# EXERCISE DESCRIPTION:
In the excerpt on Ms Lawrence's claim against the estate, what was the estate's nett value by the time of the hearing?

# SELECTED TEXT:
Although no provision was made for Ms Lawrence she received on his death his life insurance policy benefit in the sum of $229,000 and their home in Ashbury which was in their joint names and was worth $1.5 million with a mortgage of $78,054. Both Mr Rodriguez and Ms Lawrence had made financial contributions towards the purchase of this home and a previous home with Mr Rodriguez contributing approximately two-thirds and Ms Lawrence contributing one-third of the purchase price.
By the time of the hearing the estate had a nett value of $1,124,000 taking into account the costs of each of the parties.
Financial position of the de facto
Ms Lawrence was a 60 year old woman employed as a payroll manager earning a gross income of $7,400 per month and owned the following assets:-
- Home in Ashbury – $1.5 million ($78,054 mortgage)
- An investment unit – $490,000 to $575,000 ($431,344 mortgage)
- Superannuation – $168,000
- Cash – $18,409
- A 2006 Toyota Corolla
- Shares – $4,010.
Ms Lawrence’s claim as submitted by her counsel was that she needed approximately $660,000 to discharge both of her mortgages, to purchase a new car, to carry out repairs on her home, and to have some funds to allow her an early retirement.

# DATA LISTING:

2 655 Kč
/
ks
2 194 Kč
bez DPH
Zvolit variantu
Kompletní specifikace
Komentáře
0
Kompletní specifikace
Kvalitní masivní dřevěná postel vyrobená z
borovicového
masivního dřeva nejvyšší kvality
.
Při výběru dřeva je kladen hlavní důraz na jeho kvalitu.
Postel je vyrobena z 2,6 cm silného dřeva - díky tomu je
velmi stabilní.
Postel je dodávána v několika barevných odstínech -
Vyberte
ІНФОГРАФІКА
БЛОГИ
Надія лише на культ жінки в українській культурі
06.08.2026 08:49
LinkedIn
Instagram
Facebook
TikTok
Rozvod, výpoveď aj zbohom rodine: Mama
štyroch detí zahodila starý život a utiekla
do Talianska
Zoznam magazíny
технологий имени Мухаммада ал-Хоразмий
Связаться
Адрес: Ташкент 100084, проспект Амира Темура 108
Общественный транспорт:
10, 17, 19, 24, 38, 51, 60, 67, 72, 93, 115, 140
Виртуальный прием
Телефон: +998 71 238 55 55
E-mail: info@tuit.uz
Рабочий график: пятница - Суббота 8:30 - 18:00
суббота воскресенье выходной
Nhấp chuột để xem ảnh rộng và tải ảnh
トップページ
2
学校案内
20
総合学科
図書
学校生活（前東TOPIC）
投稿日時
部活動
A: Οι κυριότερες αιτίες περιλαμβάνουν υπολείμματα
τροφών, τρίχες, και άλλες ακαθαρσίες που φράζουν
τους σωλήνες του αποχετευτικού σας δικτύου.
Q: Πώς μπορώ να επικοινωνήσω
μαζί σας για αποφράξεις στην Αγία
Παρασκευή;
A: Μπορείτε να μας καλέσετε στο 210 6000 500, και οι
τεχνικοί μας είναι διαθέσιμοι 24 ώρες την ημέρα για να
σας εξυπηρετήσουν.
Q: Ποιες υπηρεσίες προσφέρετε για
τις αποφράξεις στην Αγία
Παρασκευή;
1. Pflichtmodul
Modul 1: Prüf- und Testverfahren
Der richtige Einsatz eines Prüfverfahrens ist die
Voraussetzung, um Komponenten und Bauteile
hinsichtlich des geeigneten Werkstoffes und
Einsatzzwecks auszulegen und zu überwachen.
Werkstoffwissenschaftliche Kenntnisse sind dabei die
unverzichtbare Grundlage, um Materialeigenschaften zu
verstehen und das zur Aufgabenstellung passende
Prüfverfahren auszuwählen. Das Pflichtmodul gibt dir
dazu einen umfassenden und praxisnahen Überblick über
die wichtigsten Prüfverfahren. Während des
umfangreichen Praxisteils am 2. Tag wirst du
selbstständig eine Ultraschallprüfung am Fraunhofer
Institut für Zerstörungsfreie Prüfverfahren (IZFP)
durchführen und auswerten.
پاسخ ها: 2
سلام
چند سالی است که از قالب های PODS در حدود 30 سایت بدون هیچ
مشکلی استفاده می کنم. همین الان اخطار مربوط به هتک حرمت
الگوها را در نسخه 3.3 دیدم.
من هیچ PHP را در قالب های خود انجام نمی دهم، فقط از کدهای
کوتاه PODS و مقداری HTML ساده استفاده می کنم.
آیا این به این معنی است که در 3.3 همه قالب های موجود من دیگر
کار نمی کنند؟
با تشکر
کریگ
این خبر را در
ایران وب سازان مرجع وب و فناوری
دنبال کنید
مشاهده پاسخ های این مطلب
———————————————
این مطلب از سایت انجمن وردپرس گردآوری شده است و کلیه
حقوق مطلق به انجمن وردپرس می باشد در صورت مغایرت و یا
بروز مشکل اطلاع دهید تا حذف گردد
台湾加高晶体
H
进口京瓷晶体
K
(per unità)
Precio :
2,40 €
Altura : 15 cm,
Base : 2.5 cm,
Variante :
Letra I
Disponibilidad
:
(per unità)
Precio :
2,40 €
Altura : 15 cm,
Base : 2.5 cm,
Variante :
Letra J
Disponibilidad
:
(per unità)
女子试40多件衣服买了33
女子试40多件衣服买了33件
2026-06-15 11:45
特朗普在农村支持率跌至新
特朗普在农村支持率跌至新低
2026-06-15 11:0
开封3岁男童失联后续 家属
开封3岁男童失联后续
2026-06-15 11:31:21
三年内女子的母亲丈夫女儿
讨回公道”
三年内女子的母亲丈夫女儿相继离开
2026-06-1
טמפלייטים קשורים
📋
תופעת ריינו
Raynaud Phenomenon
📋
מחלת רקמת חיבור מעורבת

# RESPONSE AREA:
$1,124,000, taking into account the costs of each of the parties.